- Theatrical release poster
- Directed by: Chezhiyan
- Written by: Chezhiyan
- Produced by: Prema Chezhiyan
- Starring: Santhosh Sreeram; Sheela; Dharun; Aadhira Pandilakshmi;
- Cinematography: Chezhiyan
- Edited by: A. Sreekar Prasad
- Production company: zha Cinema
- Release dates: November 2017 (Kolkata International Film Festival); 21 February 2019;
- Running time: 99 minutes
- Country: India
- Language: Tamil

= To Let (film) =

2019 Tamil drama film by Chezhiyan

To Let is a 2017 Indian Tamil-language drama film written, directed and filmed by Chezhiyan.
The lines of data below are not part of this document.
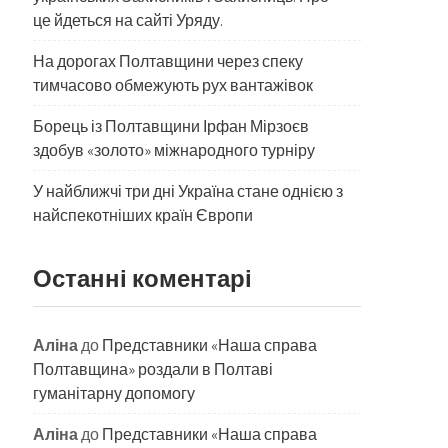
це йдеться на сайті Уряду.
На дорогах Полтавщини через спеку
тимчасово обмежують рух вантажівок
Борець із Полтавщини Ірфан Мірзоєв
здобув «золото» міжнародного турніру
​У найближчі три дні Україна стане однією з
найспекотніших країн Європи
Останні коментарі
Аліна
до
Представники «Наша справа
Полтавщина» роздали в Полтаві
гуманітарну допомогу
Аліна
до
Представники «Наша справа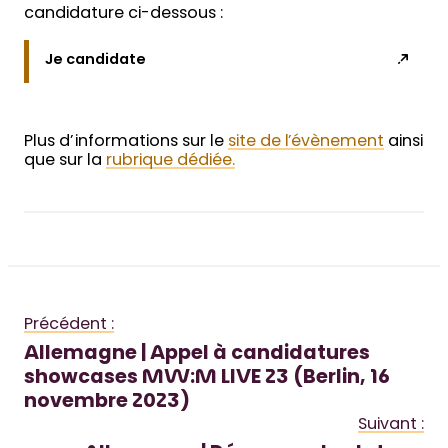
candidature ci-dessous :
Je candidate
Plus d’informations sur le
site de l’évènement
ainsi
que sur la
rubrique dédiée.
Précédent :
Allemagne | Appel à candidatures
showcases MW:M LIVE 23 (Berlin, 16
novembre 2023)
Suivant :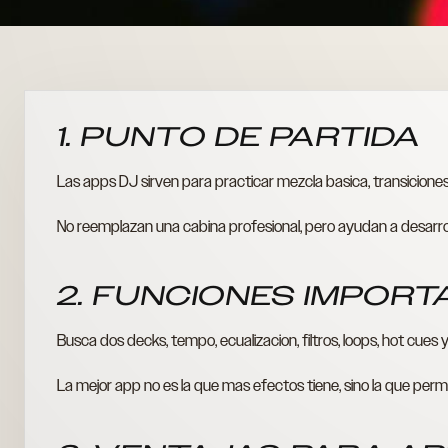
1. PUNTO DE PARTIDA
Las apps DJ sirven para practicar mezcla basica, transiciones,
No reemplazan una cabina profesional, pero ayudan a desarrolla
2. FUNCIONES IMPOR
Busca dos decks, tempo, ecualizacion, filtros, loops, hot cues y
La mejor app no es la que mas efectos tiene, sino la que per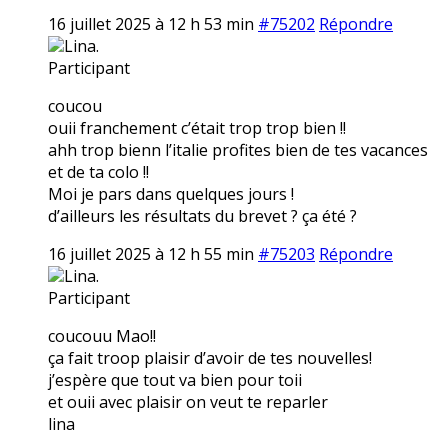
16 juillet 2025 à 12 h 53 min
#75202
Répondre
Lina.
Participant
coucou
ouii franchement c’était trop trop bien !!
ahh trop bienn l’italie profites bien de tes vacances
et de ta colo !!
Moi je pars dans quelques jours !
d’ailleurs les résultats du brevet ? ça été ?
16 juillet 2025 à 12 h 55 min
#75203
Répondre
Lina.
Participant
coucouu Mao!!
ça fait troop plaisir d’avoir de tes nouvelles!
j’espère que tout va bien pour toii
et ouii avec plaisir on veut te reparler
lina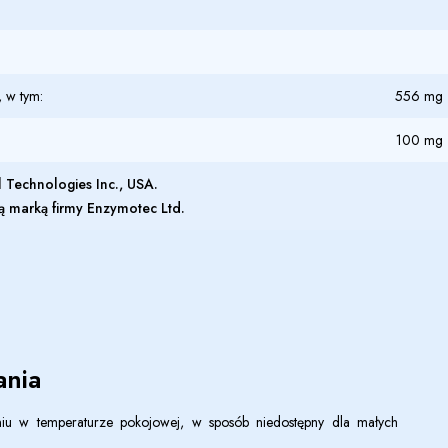
, w tym:
556 mg
100 mg
 Technologies Inc., USA.
ą marką firmy Enzymotec Ltd.
nia
u w temperaturze pokojowej, w sposób niedostępny dla małych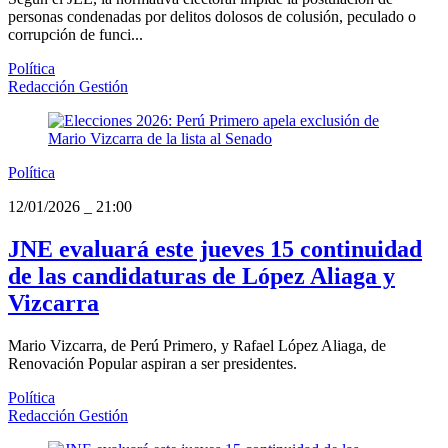
personas condenadas por delitos dolosos de colusión, peculado o
corrupción de funci...
Política
Redacción Gestión
Política
12/01/2026
_
21:00
JNE evaluará este jueves 15 continuidad
de las candidaturas de López Aliaga y
Vizcarra
Mario Vizcarra, de Perú Primero, y Rafael López Aliaga, de
Renovación Popular aspiran a ser presidentes.
Política
Redacción Gestión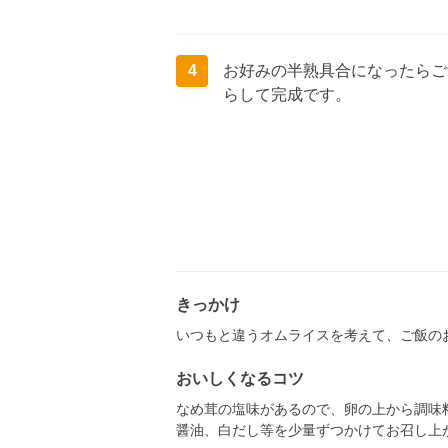
4
お好みの半熟具合になったらご
らして完成です。
きっかけ
いつもと違うオムライスを考えて、ご飯の
おいしくなるコツ
なめ茸の塩味があるので、卵の上から調味
醤油、白だし等を少量ずつかけてお召し上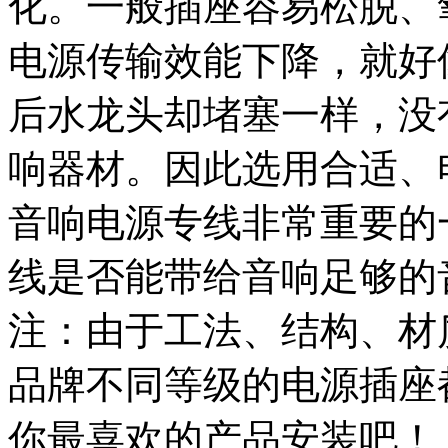
化。一般插座容易松脱、
电源传输效能下降，就好
后水龙头却堵塞一样，没
响器材。因此选用合适、
音响电源专线非常重要的
线是否能带给音响足够的
注：由于工法、结构、材
品牌不同等级的电源插座
你最喜欢的产品安装吧！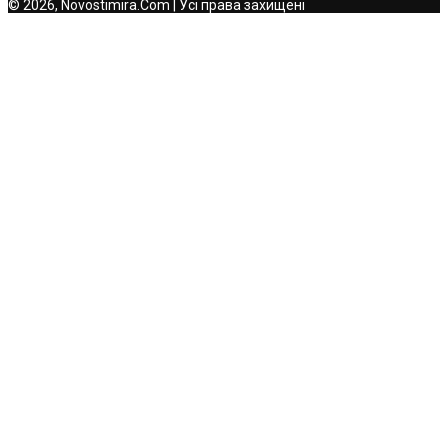
© 2026, Novostimira.Com | Усі права захищені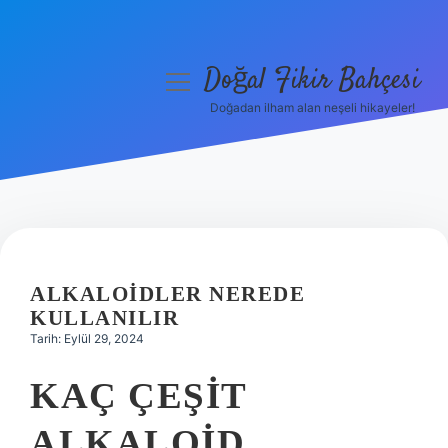
Doğal Fikir Bahçesi
menüyü
aç
Doğadan ilham alan neşeli hikayeler!
Anasayfa
Gizlilik Politikası
Yasal Uyarı
Hakkımızda
ALKALOIDLER NEREDE
KULLANILIR
Tarih: Eylül 29, 2024
KAÇ ÇEŞIT
ALKALOID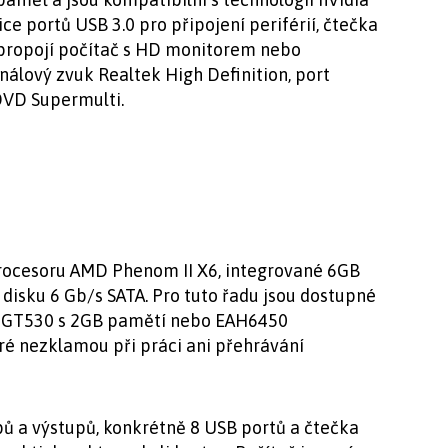
ice portů USB 3.0 pro připojení periférií, čtečka
ý propojí počítač s HD monitorem nebo
nálový zvuk Realtek High Definition, port
DVD Supermulti.
procesoru AMD Phenom II X6, integrované 6GB
sku 6 Gb/s SATA. Pro tuto řadu jsou dostupné
ce GT530 s 2GB pamětí nebo EAH6450
é nezklamou při práci ani přehrávání
pů a výstupů, konkrétně 8 USB portů a čtečka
Produced by his wife Prema, the film stars Santhosh Sreeram, Suseela and Dharun as a family living in a rented house who are ordered by their landlady (Aadhira Pandilakshmi) to vacate within 30 days.
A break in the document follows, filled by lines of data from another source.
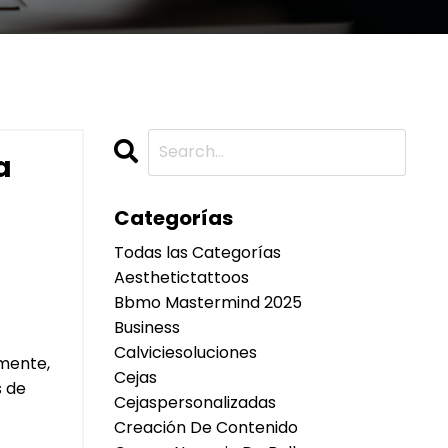
a
Categorías
Todas las Categorías
Aesthetictattoos
Bbmo Mastermind 2025
Business
Calviciesoluciones
amente,
Cejas
s de
Cejaspersonalizadas
Creación De Contenido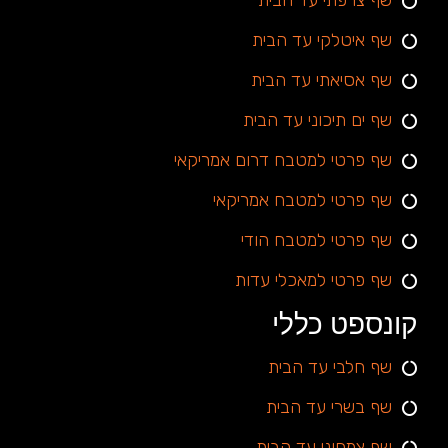
שף צרפתי עד הבית
שף איטלקי עד הבית
שף אסיאתי עד הבית
שף ים תיכוני עד הבית
שף פרטי למטבח דרום אמריקאי
שף פרטי למטבח אמריקאי
שף פרטי למטבח הודי
שף פרטי למאכלי עדות
קונספט כללי
שף חלבי עד הבית
שף בשרי עד הבית
שף צמחוני עד הבית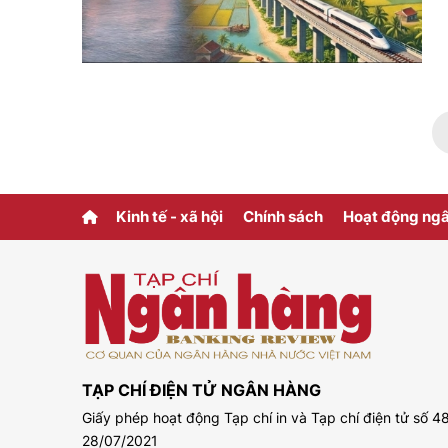
Kinh tế - xã hội
Chính sách
Hoạt động ng
TẠP CHÍ ĐIỆN TỬ NGÂN HÀNG
Giấy phép hoạt động Tạp chí in và Tạp chí điện tử số
28/07/2021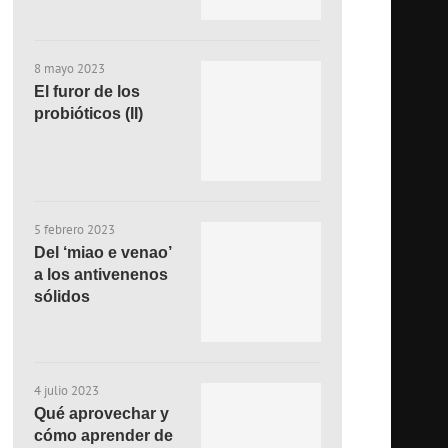
8 mayo 2023
El furor de los
probióticos (II)
5 febrero 2023
Del ‘miao e venao’
a los antivenenos
sólidos
4 julio 2023
Qué aprovechar y
cómo aprender de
To Let premiered in November 2017 at the Kolkata International Film Festival. At the 65th National Film Awards, it won in the category Best Feature Film in Tamil. The film was theatrically released on 21 February 2019.

== Plot ==

In 2007, Illango is an assistant film director living with his wife Amudha and their five-year-old son Siddharth in a rented apartment. Their landlady is eager to lease that house to IT professionals for a higher rent, so she issues the family a 30-day notice to vacate.

== Cast ==
- Santhosh Sreeram as Illango
- Sheela Rajkumar as Amudha
- Dharun as Siddharth
- Aadhira Pandilakshmi as the landlady
- Ravi Subramaniyan as the landlord
- T. Arul Ezhilan as Selva
- Arumuga Velu as Illango's friend

== Production ==
To Let is the directorial debut of Chezhiyan, and was produced by his wife Prema under the couple's own company La Cinema. Chezhiyan also handled the cinematography and wrote the script. Unlike in most Tamil films, he avoided including songs, claiming, "As we move closely towards realistic cinema, the first element that make an exit is the music. The sound of radio and television, the conversation of people and an auto on the road compensate for the music". The film was completed in 25 days, and the cast were all newcomers.
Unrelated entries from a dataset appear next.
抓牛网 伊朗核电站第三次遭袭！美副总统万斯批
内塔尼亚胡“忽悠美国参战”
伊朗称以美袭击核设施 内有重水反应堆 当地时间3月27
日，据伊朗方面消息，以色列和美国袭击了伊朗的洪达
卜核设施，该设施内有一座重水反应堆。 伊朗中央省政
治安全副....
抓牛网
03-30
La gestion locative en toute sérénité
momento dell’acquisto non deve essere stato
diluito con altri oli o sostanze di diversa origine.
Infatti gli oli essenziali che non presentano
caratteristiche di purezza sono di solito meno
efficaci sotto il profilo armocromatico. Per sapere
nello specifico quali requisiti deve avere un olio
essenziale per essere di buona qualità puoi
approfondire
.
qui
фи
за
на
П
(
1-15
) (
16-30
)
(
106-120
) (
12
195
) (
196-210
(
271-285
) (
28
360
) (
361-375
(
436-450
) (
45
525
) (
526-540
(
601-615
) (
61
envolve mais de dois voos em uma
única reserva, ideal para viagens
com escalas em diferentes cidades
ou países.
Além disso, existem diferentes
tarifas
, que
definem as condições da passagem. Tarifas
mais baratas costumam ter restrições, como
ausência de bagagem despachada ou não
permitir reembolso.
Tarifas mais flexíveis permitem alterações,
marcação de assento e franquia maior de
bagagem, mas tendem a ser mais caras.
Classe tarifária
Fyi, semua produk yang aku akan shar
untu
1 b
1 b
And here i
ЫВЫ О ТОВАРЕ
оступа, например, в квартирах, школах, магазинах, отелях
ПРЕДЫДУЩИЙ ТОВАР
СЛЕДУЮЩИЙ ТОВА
== Release and reception ==
To Let premiered in November 2017 at the Kolkata International Film Festival, and was screened at numerous film festivals in 2017 and 2018. It was theatrically released on 21 February 2019. Baradwaj Rangan wrote, "Chezhian manages to put his premise through on his own terms". At the 65th National Film Awards, it won in the category Best Feature Film in Tamil. It won the Best Indian film award in the Kolkata International Film Festival.